#### [BEREITGESTELLTER TEXT]
Der Heimkehrer

Verbrechen und Sehnsucht: „Nostalgia“ – im Kino

Martone, Nostalgia
Nostalgia, 2022, Mario Martone

„Nostalgia“: Regie-Routinier Mario Martone lässt seinen Helden nach Neapel heimkehren und zugleich in die schuldbeladene Vergangenheit reisen. Italiens Auslands-Oscar-Kandidat läuft jetzt in AT und DE im Kino.

Eine oft erzählte Geschichte: Ein Mann kehrt zurück in die Stadt seiner Kindheit und reist in diesem Zuge gleichsam zurück in die Vergangenheit, Neapel ist es in diesem Fall, und der Mann heißt Felice (Pierfrancesco Favino). Vierzig Jahre lang war er weg und hat in dieser Zeit in Ägypten ein Unternehmen gegründet, eine Ehe geschlossen und also ein neues, anderes Leben gelebt. Warum er gegangen ist, erfährt man erst im letzten Drittel dieser Geschichte. Warum er wiederkommt, hingegen gleich am Anfang: Felices Mutter (Aurora Quattrocchi) ist schwerkrank und wird bald sterben. Der Sohn will sie noch einmal sehen.

#### [EXTRAHIERTES MATERIAL]
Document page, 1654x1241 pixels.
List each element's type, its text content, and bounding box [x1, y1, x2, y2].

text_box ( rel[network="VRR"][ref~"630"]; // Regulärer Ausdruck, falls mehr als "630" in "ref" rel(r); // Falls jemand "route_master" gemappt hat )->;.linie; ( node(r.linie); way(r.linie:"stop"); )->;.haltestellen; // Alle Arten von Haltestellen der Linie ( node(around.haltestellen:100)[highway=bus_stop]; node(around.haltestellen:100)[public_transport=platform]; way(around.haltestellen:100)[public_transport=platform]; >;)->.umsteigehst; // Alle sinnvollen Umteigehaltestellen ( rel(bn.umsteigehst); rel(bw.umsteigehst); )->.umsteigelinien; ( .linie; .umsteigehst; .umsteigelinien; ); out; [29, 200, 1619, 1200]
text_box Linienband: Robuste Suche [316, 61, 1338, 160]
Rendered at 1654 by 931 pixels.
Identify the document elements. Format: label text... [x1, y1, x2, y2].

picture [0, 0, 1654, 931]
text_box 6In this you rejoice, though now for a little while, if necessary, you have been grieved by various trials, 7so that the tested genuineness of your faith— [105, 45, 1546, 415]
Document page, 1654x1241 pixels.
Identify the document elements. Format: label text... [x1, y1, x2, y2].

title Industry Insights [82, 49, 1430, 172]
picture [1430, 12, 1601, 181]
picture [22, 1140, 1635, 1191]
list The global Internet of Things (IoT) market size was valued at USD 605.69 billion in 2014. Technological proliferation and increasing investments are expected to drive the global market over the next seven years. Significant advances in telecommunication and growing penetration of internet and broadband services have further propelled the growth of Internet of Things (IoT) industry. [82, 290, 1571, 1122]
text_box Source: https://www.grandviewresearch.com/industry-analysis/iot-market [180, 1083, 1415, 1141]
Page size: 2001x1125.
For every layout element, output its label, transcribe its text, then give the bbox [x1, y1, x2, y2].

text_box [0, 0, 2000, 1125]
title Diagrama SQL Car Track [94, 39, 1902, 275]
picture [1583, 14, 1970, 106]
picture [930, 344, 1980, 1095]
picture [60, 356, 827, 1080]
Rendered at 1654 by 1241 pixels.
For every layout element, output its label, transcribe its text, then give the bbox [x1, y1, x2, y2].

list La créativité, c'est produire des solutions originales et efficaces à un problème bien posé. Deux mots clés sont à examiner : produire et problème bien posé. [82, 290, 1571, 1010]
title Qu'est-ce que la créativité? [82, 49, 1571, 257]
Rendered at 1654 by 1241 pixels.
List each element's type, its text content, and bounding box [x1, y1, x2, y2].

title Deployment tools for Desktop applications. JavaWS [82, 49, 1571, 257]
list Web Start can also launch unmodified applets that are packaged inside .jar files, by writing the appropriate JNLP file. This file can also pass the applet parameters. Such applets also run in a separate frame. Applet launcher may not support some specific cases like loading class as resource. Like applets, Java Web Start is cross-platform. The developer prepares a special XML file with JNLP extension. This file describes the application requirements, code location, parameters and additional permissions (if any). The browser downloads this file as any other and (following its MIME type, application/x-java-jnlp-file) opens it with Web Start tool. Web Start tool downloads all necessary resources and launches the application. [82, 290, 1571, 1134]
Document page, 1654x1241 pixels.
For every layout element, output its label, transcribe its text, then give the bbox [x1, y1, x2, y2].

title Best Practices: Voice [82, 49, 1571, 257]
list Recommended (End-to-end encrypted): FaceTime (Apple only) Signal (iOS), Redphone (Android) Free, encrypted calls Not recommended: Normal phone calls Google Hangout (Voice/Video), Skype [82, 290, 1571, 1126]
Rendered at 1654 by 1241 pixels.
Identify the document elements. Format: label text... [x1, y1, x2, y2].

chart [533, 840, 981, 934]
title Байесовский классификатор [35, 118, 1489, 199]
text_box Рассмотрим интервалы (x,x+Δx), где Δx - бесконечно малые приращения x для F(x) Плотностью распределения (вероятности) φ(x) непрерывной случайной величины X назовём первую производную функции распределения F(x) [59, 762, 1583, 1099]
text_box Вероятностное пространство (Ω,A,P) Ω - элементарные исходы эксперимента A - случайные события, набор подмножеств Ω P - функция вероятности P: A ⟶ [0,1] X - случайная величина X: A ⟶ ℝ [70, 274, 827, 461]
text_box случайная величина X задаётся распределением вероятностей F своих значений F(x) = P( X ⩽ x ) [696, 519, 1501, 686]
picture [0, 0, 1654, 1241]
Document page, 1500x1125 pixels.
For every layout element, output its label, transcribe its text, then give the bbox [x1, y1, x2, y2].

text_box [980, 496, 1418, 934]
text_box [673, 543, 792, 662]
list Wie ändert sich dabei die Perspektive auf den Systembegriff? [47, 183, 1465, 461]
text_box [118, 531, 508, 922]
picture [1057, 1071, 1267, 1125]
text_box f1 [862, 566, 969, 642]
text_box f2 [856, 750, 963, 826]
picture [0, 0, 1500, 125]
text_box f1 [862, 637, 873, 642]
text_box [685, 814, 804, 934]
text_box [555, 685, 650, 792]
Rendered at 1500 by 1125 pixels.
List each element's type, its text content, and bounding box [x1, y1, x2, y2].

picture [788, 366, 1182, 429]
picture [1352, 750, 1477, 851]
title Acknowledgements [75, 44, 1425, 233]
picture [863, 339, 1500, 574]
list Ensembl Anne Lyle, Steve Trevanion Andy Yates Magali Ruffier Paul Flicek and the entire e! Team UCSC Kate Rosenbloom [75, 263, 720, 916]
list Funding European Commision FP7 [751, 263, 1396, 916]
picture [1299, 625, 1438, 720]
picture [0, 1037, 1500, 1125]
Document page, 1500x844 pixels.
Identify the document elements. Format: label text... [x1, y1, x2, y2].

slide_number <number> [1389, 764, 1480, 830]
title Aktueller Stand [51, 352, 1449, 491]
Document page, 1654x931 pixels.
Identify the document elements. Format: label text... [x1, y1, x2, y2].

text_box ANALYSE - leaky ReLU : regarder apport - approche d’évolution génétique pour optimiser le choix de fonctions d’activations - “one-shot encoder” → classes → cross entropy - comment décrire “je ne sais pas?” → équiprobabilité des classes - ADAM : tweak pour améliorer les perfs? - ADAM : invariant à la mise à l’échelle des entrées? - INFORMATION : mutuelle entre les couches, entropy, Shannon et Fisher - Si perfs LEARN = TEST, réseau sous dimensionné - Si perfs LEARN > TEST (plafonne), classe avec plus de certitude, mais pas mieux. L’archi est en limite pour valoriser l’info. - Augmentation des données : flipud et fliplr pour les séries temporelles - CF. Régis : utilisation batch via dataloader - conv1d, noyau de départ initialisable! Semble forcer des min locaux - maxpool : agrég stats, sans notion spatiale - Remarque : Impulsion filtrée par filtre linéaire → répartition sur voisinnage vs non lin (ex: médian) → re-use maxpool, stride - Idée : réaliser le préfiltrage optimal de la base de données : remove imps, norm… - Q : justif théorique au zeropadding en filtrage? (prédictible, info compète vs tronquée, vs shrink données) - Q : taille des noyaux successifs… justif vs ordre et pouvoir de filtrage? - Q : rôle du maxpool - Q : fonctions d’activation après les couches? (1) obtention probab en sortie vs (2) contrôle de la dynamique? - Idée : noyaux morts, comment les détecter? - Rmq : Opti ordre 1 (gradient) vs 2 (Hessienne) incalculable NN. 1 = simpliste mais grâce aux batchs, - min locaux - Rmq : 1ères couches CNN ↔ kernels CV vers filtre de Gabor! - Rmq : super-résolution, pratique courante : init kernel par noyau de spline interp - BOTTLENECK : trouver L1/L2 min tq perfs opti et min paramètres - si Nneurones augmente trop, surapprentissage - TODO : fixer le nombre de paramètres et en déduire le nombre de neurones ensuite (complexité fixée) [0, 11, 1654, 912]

#### [AUFGABENSTELLUNG]
Kopiere aus der Filmkritik zu „Nostalgia“ wörtlich die Stelle, die mit „Martone, Nostalgia“ beginnt und sich bis einschließlich „DE im Kino.“ erstreckt.

#### [ERGEBNIS]
Martone, Nostalgia
Nostalgia, 2022, Mario Martone

„Nostalgia“: Regie-Routinier Mario Martone lässt seinen Helden nach Neapel heimkehren und zugleich in die schuldbeladene Vergangenheit reisen. Italiens Auslands-Oscar-Kandidat läuft jetzt in AT und DE im Kino.